Tom Lydon on CNBC: Rate Decision is Key for Emerging Markets

“ETF flows tell us a lot. Since the low in 2009, investors have bought the dips–they haven’t yet, but they haven’t sold,” added Lydon. “So far, we’ve had record inflows into ETFs this year, which have been very positive.”

Shrewd Emerging Markets Investors

Whether it’s investor shrewdness or overexuberant hope, capital allocators into emerging markets still won’t budge, according to Lydon. The markets continue to witness flows into the EM space as investors are beginning to see opportunities abroad as volatility reigns in the U.S. capital markets.

In the last 30 days, emerging markets have been relatively flat while major U.S. indexes like the S&P 500 have lost 4 percent.
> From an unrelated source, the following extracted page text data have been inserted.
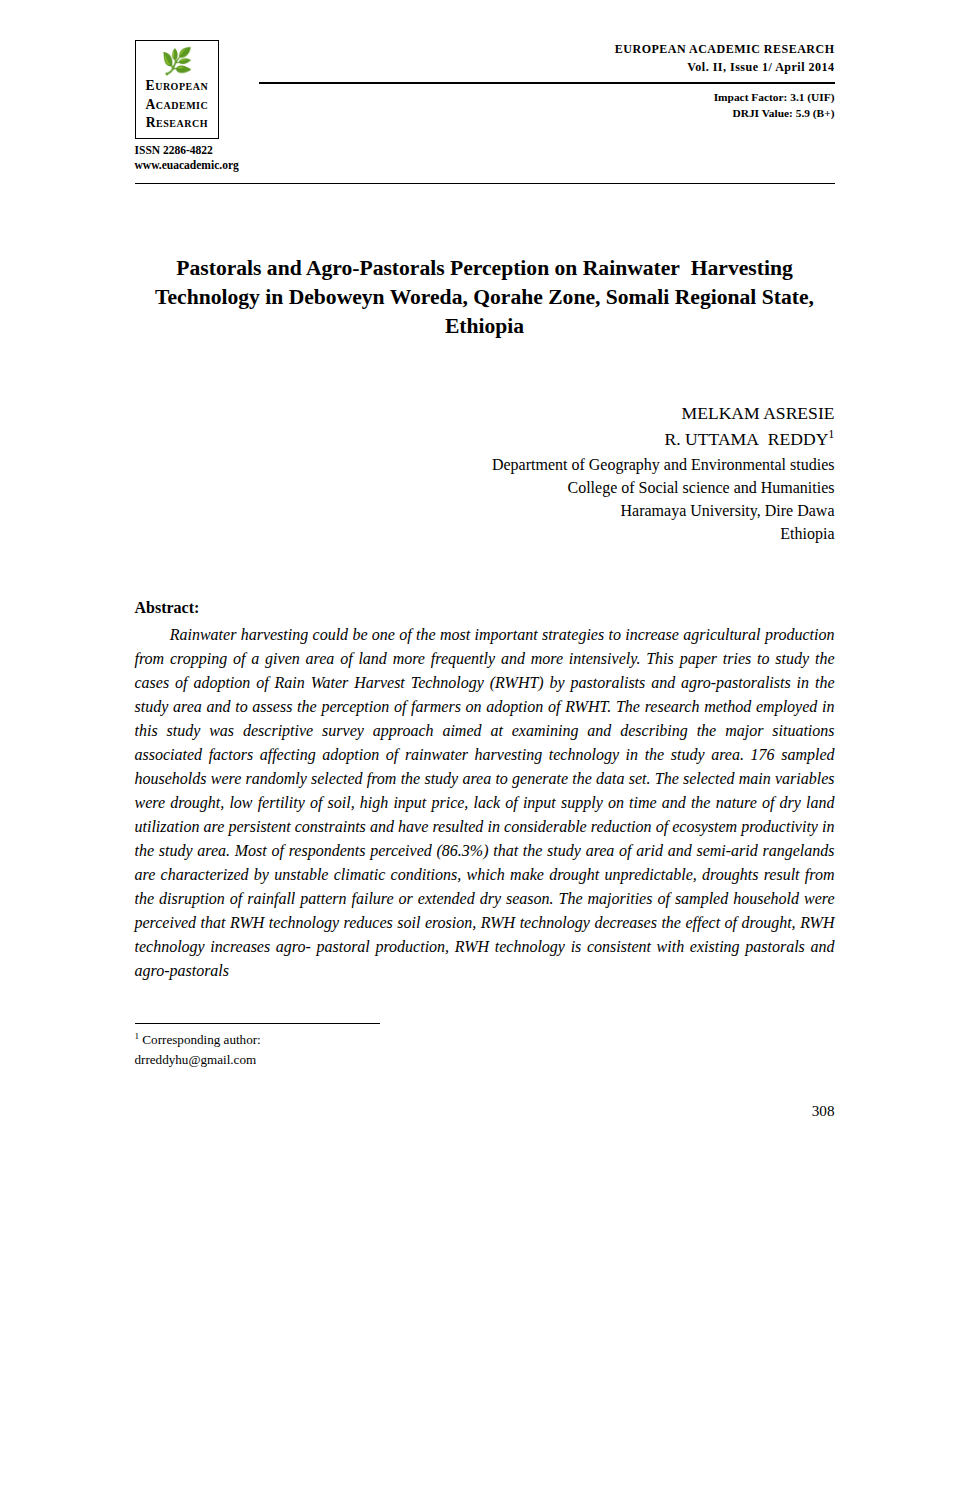🌿 European
Academic
Research
ISSN 2286-4822
www.euacademic.org
EUROPEAN ACADEMIC RESEARCH
Vol. II, Issue 1/ April 2014
Impact Factor: 3.1 (UIF)
DRJI Value: 5.9 (B+)
Pastorals and Agro-Pastorals Perception on Rainwater Harvesting Technology in Deboweyn Woreda, Qorahe Zone, Somali Regional State, Ethiopia
MELKAM ASRESIE
R. UTTAMA REDDY1
Department of Geography and Environmental studies
College of Social science and Humanities
Haramaya University, Dire Dawa
Ethiopia
Abstract:
Rainwater harvesting could be one of the most important strategies to increase agricultural production from cropping of a given area of land more frequently and more intensively. This paper tries to study the cases of adoption of Rain Water Harvest Technology (RWHT) by pastoralists and agro-pastoralists in the study area and to assess the perception of farmers on adoption of RWHT. The research method employed in this study was descriptive survey approach aimed at examining and describing the major situations associated factors affecting adoption of rainwater harvesting technology in the study area. 176 sampled households were randomly selected from the study area to generate the data set. The selected main variables were drought, low fertility of soil, high input price, lack of input supply on time and the nature of dry land utilization are persistent constraints and have resulted in considerable reduction of ecosystem productivity in the study area. Most of respondents perceived (86.3%) that the study area of arid and semi-arid rangelands are characterized by unstable climatic conditions, which make drought unpredictable, droughts result from the disruption of rainfall pattern failure or extended dry season. The majorities of sampled household were perceived that RWH technology reduces soil erosion, RWH technology decreases the effect of drought, RWH technology increases agro- pastoral production, RWH technology is consistent with existing pastorals and agro-pastorals
1 Corresponding author: drreddyhu@gmail.com
308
ETFs like the iShares Core MSCI Emerging Markets ETF (NYSEArca: IEMG)have seen inflows of $2.8 billion within the last month.

“Surprisingly, more people buying emerging markets than selling emerging markets,” said Lydon.

The U.S. stock market has been the default play for investors during the historic, decade-long bull run, but the latest volatility may have steered them off course and opportunities abroad could be an alternative. Despite the deep declines in emerging markets this year, with respect to value compared to price, many of these ETFs from abroad present a profitable opportunity that can be realized, especially if China and the U.S. ameliorate their trade differences.

While the majority of investors might be driven away by the red prices in emerging markets, Lydon believes they should be looked at as substantial markdowns, especially if trade negotiations between the U.S. and China result into a tangible trade deal with permanence.